Cairn hopeful on deal
London-based Cairn Energy Plc said on Monday that while it expects that its $9.6 billion deal with Vedanta Resources will get completed by the end of this fiscal, it will explore other possibilities if the deal faces any undue clearance hurdles. Anupama Airy & Sandeep Singh report.business Updated: Oct 12, 2010 00:58 IST
London-based Cairn Energy Plc said on Monday that while it expects that its $9.6 billion (about R42,800 crore) deal with Vedanta Resources will get completed by the end of this fiscal, it will explore other possibilities if the deal faces any undue clearance hurdles.
“If for whatever reasons things change, then we still own 62 per cent in the company and we can look at sort of possibilities,” the Cairn Energy CEO Bill Gammel told Hindustan Times.
Cairn Energy and Vedanta Resources are awaiting approvals from the Indian government and the capital markets regulator Securities and Exchange Board of India (SEBI).
The deal was announced on August 16 under which Vedanta Group will buy up to 60 per cent of Cairn India Ltd for $9.6 billion.

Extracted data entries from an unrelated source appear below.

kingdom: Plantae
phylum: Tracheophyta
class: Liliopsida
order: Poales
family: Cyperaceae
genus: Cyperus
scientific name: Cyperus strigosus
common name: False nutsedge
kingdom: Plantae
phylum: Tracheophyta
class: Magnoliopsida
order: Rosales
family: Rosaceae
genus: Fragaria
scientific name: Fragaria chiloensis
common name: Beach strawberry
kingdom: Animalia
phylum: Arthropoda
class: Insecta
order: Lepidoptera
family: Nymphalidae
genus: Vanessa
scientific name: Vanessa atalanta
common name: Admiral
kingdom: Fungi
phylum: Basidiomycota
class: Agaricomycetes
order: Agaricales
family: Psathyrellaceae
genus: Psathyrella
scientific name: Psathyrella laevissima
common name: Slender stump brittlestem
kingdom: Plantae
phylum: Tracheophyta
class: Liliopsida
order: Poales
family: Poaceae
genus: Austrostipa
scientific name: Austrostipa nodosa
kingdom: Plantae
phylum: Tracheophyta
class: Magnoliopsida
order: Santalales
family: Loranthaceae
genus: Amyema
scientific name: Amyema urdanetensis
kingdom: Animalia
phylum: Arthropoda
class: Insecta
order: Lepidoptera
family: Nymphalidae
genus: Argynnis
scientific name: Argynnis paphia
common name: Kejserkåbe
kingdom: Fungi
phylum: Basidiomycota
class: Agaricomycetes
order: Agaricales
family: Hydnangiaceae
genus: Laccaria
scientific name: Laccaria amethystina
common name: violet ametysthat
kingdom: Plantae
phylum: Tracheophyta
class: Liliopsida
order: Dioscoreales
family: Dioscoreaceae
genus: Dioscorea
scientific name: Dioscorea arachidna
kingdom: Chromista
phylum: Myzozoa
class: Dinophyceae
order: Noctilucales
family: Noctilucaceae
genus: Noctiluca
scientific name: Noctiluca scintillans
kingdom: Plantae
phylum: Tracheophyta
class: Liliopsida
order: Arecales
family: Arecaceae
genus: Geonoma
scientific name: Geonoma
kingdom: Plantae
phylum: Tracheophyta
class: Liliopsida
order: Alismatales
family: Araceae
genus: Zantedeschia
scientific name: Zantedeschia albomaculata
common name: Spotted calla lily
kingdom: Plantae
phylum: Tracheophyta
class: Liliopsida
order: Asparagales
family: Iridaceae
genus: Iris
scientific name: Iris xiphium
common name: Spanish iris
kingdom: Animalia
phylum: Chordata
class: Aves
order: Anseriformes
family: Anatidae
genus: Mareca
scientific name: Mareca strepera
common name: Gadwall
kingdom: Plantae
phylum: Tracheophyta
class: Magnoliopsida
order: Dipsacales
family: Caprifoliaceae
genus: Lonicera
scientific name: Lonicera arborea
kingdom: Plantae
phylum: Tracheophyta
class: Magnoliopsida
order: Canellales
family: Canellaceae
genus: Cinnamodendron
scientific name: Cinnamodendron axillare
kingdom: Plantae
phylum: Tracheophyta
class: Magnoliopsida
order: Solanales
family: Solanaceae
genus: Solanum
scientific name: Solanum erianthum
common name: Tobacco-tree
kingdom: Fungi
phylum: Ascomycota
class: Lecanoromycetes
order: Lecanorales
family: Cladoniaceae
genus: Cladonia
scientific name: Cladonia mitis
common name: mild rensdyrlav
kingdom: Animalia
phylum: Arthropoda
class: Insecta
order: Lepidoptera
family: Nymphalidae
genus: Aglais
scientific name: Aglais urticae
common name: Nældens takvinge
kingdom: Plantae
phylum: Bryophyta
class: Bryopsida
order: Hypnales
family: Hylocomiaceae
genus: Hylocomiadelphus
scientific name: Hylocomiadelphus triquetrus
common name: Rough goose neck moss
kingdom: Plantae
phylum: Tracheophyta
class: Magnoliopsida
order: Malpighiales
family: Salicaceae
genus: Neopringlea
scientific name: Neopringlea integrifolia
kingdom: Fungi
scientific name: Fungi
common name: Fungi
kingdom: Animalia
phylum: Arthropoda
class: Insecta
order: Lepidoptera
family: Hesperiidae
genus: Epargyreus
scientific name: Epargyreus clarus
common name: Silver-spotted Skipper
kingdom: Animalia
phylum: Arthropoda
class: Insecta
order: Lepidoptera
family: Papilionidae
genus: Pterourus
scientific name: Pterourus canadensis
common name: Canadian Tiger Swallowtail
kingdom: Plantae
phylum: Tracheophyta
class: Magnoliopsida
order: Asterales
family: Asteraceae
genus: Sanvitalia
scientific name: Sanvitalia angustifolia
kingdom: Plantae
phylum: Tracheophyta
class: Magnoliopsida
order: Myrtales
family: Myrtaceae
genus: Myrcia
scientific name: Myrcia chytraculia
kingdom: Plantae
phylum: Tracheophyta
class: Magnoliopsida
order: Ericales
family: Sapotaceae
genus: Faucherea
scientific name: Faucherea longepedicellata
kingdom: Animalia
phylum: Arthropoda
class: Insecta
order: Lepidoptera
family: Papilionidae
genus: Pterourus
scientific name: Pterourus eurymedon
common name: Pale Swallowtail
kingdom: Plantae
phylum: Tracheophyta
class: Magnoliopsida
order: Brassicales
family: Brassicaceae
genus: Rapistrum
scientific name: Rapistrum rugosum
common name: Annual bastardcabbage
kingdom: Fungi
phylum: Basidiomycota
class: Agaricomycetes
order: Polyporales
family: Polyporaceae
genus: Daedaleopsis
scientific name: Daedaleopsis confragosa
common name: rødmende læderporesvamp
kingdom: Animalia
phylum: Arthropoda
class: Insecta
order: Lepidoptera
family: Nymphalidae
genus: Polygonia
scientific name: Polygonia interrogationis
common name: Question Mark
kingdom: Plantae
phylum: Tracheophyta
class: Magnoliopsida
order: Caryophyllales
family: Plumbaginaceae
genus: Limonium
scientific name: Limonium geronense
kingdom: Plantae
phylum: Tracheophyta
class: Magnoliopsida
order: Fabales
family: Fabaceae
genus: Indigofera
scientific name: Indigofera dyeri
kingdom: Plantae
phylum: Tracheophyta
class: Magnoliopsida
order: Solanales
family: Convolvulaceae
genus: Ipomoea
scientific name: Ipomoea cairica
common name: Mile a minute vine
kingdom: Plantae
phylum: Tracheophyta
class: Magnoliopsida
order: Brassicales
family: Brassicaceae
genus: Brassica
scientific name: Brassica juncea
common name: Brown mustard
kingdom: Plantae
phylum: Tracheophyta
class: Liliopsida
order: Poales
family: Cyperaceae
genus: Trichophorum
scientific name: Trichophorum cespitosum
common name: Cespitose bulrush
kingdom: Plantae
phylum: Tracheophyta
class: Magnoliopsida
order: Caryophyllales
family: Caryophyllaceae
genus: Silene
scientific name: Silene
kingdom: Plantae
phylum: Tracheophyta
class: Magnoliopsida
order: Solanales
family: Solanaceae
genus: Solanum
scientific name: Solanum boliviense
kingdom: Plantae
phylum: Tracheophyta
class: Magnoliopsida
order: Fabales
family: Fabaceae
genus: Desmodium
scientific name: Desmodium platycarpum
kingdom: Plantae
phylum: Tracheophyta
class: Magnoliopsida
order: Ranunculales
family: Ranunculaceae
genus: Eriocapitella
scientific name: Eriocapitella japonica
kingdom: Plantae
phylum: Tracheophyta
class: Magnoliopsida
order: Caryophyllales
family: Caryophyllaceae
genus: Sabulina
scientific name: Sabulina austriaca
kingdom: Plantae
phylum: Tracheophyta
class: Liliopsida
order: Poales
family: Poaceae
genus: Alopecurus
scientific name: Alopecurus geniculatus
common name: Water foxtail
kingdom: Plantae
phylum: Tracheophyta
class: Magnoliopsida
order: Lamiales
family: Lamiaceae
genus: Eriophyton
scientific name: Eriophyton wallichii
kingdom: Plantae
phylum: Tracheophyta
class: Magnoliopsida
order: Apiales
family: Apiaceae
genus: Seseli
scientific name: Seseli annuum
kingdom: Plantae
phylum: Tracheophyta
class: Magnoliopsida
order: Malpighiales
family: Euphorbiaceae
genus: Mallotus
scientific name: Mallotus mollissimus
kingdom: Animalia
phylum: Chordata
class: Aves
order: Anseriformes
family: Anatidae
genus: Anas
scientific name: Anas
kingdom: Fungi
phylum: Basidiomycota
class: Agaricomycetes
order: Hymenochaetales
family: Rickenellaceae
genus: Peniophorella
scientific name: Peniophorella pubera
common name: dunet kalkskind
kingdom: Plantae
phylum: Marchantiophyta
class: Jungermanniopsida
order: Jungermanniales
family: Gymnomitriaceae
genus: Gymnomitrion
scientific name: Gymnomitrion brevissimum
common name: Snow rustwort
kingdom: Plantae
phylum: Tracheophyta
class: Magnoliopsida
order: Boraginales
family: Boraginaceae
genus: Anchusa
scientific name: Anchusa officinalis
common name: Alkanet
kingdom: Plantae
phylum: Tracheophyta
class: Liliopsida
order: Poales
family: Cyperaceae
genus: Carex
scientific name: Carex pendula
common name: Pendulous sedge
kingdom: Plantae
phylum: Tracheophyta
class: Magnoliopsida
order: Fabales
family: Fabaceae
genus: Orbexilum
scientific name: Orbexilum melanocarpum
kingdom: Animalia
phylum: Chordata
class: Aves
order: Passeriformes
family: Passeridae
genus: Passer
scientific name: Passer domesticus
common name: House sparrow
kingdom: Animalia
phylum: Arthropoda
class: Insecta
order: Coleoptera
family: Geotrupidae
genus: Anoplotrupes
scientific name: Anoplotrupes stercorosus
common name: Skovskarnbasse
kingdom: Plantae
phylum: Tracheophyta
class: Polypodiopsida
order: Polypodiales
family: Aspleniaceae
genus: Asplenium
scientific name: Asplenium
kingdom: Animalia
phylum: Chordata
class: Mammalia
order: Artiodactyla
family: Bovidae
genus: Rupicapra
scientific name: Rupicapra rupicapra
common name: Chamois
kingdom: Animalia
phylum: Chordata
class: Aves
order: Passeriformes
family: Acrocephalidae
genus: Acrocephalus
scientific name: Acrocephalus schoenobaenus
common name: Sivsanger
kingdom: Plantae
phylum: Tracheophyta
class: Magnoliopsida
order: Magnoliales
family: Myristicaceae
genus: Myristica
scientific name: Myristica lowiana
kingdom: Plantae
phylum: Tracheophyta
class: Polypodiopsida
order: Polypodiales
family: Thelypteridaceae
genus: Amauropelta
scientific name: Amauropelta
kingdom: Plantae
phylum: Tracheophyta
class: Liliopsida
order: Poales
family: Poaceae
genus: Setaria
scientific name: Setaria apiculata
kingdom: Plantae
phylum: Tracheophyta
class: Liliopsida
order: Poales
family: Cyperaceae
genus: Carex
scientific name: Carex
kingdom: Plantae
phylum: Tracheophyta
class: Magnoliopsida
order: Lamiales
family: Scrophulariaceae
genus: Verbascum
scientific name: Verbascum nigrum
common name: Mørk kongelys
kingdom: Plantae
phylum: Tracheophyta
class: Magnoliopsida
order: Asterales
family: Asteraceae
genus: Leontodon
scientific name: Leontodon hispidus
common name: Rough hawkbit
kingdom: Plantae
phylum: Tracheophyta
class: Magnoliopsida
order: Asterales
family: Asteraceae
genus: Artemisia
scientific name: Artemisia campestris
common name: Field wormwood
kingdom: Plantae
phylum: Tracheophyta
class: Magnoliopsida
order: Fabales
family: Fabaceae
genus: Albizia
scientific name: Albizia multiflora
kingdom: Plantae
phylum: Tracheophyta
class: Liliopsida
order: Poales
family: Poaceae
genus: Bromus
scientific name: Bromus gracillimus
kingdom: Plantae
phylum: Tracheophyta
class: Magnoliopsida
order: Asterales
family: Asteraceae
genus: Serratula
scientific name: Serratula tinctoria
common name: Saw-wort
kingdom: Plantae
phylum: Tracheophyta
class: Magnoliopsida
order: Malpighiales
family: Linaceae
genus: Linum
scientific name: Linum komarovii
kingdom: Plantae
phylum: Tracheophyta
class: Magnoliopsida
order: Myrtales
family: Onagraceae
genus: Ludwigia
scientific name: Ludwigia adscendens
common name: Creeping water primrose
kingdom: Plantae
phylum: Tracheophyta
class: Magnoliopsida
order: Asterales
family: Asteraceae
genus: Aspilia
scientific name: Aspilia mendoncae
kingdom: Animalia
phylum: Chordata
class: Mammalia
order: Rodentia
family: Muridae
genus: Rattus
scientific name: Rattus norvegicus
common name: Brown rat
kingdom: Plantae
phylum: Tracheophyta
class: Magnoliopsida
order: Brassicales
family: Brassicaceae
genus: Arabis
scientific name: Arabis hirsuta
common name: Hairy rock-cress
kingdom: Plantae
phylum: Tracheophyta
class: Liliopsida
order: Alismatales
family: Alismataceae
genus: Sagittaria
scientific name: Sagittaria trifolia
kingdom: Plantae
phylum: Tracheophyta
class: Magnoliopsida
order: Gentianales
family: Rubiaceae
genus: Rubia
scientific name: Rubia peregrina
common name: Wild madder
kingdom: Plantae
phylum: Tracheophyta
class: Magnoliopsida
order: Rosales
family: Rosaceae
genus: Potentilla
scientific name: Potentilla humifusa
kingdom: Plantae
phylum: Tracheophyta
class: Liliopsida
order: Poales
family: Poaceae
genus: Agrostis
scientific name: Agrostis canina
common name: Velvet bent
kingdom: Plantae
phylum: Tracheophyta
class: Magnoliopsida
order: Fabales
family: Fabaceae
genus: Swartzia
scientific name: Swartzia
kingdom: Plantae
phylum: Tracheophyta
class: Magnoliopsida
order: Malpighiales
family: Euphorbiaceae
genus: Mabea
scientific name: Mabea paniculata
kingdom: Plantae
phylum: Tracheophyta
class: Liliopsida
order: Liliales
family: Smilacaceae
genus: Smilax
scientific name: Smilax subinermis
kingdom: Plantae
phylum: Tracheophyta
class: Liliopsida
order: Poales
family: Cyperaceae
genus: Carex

Cairn Energy holds a 62.36 per cent in its Indian unit, of which Vedanta Resources will buy 40-51 per cent. Vedanta subsidiary Sesa Goa has filed papers for an open offer for an additional 20 per cent stake.
Sesa Goa’s open offer was to have opened on Monday, but has been delayed due to lack of approval from SEBI.
Vedanta Group Chairman Anil Agarwal said the open offer price for Cairn India’s minority shareholders is the final price and the company is not looking at any revision in the offer price of Rs 355 per share.
“We have given a very lucrative offer and that offer we stand by,” said Agarwal, who said he expects to get regulatory approval in a few days.
Sesa Goa’s Rs 355 per share offer price is Rs 50 less than what Vedanta is paying Cairn Energy for the majority stake.
The group is offering Cairn Energy R405 a share, which includes a fee for not competing with it in India, Sri Lanka and Bhutan for the next three years.
“Non-compete fee (of R50 per share) is very important for us because we do not want Cairn Energy Plc to work in our areas,” Agarwal said.
Both Cairn Energy Plc and Vedanta Resources made it clear on Monday that they will not pick up the royalty tab, presently being borne by state-owned ONGC for the Rajasthan oil fields. ONGC is the 30 per cent partner along with Cairn in the country’s biggest onshore oil field in Rajasthan.